В пол-одиннадцатого, открыв глаза, подумала, что хорошо, чисто, вчера полы натерла, в серванте посуда блестит. И пирог. А впереди целый день, который можно провести как хочешь. Потом вспомнила, что позавчера было письмо от сына, он здоров, работает механиком. Может, и станет еще человеком? Правда, Людмила последнее время стала редко заходить, как бы не любовь у нее, как же тогда Олег?
Не спеша Наталья Ивановна попила чаю с пирогом, оделась и пошла гулять. Потому что, сколько она себя помнила взрослой, никогда не ходила просто так, без дела, по улицам. Гуляла в садике с маленьким сыном, а как вырос, только: купить, отнести, к врачу, на родительское собрание, на работу, с работы, на работу, с работы… Эту зиму, правда, грех жаловаться, Людмила где не таскала — и в музеи, и в Музкомедию, и в Пушкин, в лицей. Но это все равно были дела для повышения культуры, тоже заботы: прийти, что положено — увидеть и запомнить, сколько положено — отбыть. Нет. Сегодня она пойдет одна, куда захочет.
— С праздником, Марья Сидоровна! Здоровья и долгих лет жизни! Петру Васильевичу тоже.
— Спасибо, Наташенька, тебя также. А Петр Васильевич на трибуну пошел рукой махать. Не слышала по радио: кончилась демонстрация?
— Еще идет. Рано ведь.
…Наверное, сегодня весь город на улицах, идут взявшись под руки по трое, а то и по пятеро… Почему так: человеку хорошо, когда можно делать что хочешь, а делать что хочешь можно, только если ты один?.. Много все же у нас одиноких женщин, и сразу их узнаешь — семейная идет и по сторонам не смотрит, а вот те, три, здоровые, на всех мужчин заглядывают, улыбки, как ненастоящие, и лица незамужние… Смешные бабы, вцепились друг в друга, как три богатыря с той картины, самая полная — Илья Муромец… Нет, все-таки обязательно надо иногда походить одной…

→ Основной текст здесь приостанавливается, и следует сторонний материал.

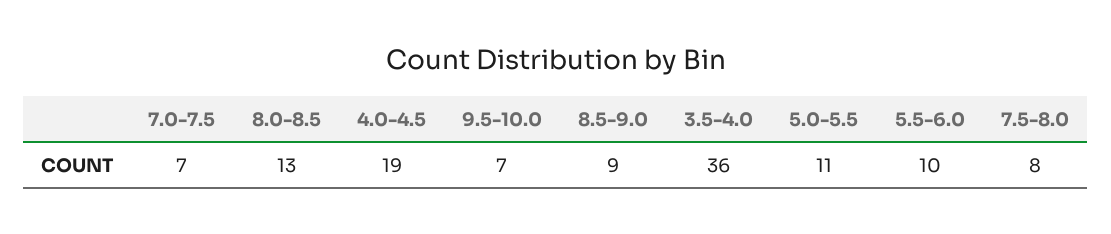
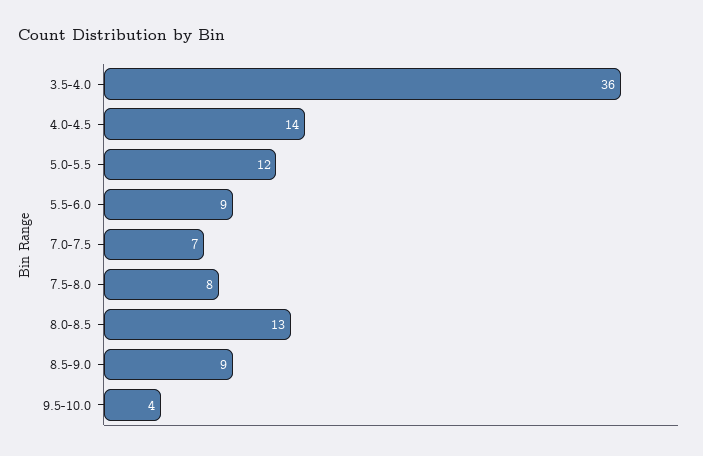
4.0-4.5: 19 -> 14
9.5-10.0: 7 -> 4
5.0-5.5: 11 -> 12
5.5-6.0: 10 -> 9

Мимо старухи, торгующей «раскидаями», мимо пьяненького инвалида со связкой дряблых воздушных шаров Наталья Ивановна подошла к лотку и купила себе шоколадный батончик за тридцать три копейки, с коричневой начинкой. Давно она не ела шоколада, ну как это — ни с того ни с сего взять да и купить себе шоколад?.. А народу на улице все больше, наверное, кончилась уже демонстрация.
…Господи, что это? Крик. Да страшный какой, точно кого убивают.
У входа в гастроном толпа. И, ударяясь о стены, о лица, мечется ржавый, хриплый, отчаянный женский крик. Драка.